**Work instructions**
Substitute "Decisiones" for every occurrence of "Resoluciones" in the text of the material below, and reproduce all other lines unchanged. Leave the pictures out of your answer.

= = = =

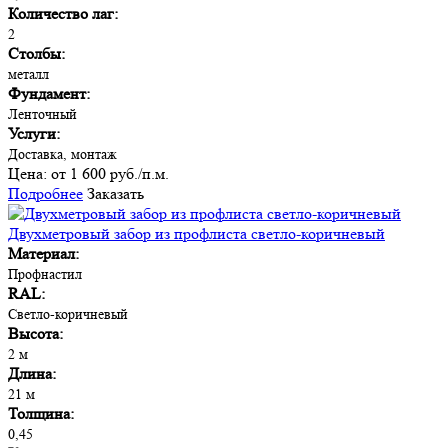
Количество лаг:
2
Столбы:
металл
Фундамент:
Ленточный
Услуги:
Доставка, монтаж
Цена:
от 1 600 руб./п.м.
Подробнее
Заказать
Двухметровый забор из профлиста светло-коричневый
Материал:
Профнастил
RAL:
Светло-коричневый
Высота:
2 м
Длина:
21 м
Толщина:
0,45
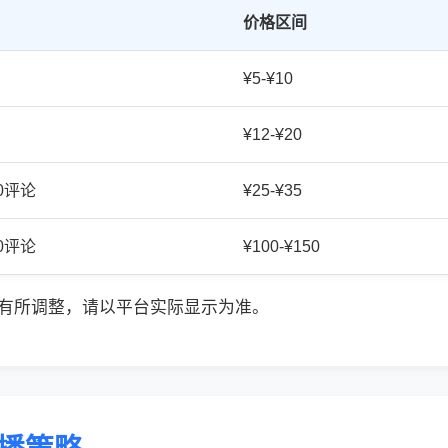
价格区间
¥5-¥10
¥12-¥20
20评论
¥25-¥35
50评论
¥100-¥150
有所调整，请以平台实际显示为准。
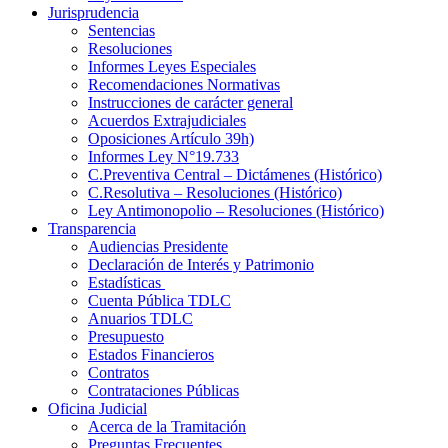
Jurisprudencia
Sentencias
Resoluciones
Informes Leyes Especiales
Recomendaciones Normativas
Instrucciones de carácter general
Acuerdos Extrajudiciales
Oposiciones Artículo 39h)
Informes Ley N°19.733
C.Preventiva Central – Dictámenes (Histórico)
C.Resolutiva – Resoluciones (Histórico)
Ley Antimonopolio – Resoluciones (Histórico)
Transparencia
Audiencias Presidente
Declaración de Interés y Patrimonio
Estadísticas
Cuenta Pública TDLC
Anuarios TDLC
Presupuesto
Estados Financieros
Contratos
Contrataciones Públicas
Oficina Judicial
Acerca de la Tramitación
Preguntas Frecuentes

= = = =

**Your response**
Количество лаг:
2
Столбы:
металл
Фундамент:
Ленточный
Услуги:
Доставка, монтаж
Цена:
от 1 600 руб./п.м.
Подробнее
Заказать
Двухметровый забор из профлиста светло-коричневый
Материал:
Профнастил
RAL:
Светло-коричневый
Высота:
2 м
Длина:
21 м
Толщина:
0,45
价格区间
¥5-¥10
¥12-¥20
20评论
¥25-¥35
50评论
¥100-¥150
有所调整，请以平台实际显示为准。
Jurisprudencia
Sentencias
Decisiones
Informes Leyes Especiales
Recomendaciones Normativas
Instrucciones de carácter general
Acuerdos Extrajudiciales
Oposiciones Artículo 39h)
Informes Ley N°19.733
C.Preventiva Central – Dictámenes (Histórico)
C.Resolutiva – Decisiones (Histórico)
Ley Antimonopolio – Decisiones (Histórico)
Transparencia
Audiencias Presidente
Declaración de Interés y Patrimonio
Estadísticas
Cuenta Pública TDLC
Anuarios TDLC
Presupuesto
Estados Financieros
Contratos
Contrataciones Públicas
Oficina Judicial
Acerca de la Tramitación
Preguntas Frecuentes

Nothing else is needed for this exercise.